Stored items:
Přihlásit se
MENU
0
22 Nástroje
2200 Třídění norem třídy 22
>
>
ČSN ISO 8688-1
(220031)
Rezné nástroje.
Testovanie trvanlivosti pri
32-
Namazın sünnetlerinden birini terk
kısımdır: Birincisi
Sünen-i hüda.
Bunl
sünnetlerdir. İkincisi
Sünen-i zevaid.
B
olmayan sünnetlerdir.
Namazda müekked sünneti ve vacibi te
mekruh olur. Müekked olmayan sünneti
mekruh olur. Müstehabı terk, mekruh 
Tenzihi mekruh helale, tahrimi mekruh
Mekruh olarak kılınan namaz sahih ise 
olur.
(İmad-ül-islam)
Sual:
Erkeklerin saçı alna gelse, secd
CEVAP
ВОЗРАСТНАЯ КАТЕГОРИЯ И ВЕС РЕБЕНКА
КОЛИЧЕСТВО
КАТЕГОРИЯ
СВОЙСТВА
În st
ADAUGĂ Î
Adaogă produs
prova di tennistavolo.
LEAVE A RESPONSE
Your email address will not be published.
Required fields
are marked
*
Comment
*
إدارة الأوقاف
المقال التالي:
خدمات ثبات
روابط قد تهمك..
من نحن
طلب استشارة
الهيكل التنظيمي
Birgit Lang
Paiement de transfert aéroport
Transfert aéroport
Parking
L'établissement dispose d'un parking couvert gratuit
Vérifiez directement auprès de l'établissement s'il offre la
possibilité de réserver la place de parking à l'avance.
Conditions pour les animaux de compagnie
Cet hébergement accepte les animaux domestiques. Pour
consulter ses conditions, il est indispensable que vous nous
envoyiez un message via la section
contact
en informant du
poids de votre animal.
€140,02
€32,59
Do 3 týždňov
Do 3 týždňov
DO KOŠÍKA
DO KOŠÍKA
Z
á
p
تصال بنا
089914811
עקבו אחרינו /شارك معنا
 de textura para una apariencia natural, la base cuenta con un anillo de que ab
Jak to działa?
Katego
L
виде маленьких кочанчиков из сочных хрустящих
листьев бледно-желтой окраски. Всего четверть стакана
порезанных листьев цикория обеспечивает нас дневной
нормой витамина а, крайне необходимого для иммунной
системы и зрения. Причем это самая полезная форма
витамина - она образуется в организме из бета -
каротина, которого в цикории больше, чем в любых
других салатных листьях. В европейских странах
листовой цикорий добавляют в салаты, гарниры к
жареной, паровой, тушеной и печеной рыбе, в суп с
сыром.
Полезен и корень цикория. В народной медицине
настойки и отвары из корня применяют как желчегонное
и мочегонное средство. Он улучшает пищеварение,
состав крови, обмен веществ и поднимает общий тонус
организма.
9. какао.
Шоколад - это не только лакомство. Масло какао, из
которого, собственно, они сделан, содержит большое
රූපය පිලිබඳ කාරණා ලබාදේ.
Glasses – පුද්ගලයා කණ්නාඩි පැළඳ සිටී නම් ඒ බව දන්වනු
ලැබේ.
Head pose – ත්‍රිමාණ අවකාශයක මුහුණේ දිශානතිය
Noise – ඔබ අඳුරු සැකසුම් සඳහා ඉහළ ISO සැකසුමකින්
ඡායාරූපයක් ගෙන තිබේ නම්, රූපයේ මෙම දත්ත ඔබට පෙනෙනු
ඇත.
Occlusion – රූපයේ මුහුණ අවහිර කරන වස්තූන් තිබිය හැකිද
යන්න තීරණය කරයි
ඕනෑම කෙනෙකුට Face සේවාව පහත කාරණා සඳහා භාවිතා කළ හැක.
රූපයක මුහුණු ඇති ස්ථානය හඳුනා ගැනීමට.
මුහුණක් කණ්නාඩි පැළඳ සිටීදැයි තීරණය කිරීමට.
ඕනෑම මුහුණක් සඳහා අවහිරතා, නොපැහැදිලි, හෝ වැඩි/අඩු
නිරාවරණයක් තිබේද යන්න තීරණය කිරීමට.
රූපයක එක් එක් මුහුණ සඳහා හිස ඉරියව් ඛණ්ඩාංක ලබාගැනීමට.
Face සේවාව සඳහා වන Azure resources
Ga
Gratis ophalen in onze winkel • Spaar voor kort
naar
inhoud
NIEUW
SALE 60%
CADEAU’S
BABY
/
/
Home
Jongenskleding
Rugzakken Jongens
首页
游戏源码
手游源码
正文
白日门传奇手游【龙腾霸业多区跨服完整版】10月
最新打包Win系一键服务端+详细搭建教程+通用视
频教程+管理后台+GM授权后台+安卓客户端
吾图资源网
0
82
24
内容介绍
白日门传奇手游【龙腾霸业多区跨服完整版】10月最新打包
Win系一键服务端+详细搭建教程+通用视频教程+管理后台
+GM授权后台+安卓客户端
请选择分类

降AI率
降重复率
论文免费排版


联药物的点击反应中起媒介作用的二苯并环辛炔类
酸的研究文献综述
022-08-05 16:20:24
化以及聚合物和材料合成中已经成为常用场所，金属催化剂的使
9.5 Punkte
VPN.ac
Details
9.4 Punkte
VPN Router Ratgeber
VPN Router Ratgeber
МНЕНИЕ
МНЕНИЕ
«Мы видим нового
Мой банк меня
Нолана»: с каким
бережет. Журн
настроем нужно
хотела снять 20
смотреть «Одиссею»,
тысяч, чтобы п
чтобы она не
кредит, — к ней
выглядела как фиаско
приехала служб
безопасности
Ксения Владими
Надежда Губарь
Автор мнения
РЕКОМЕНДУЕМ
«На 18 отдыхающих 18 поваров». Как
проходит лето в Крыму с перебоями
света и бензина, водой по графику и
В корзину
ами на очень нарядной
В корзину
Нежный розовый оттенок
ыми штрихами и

What to do: Only the lines that contain the string "terk" should be copied from the entries above.

Solution for this task:
Namazın sünnetlerinden birini terk
mekruh olur. Müstehabı terk, mekruh 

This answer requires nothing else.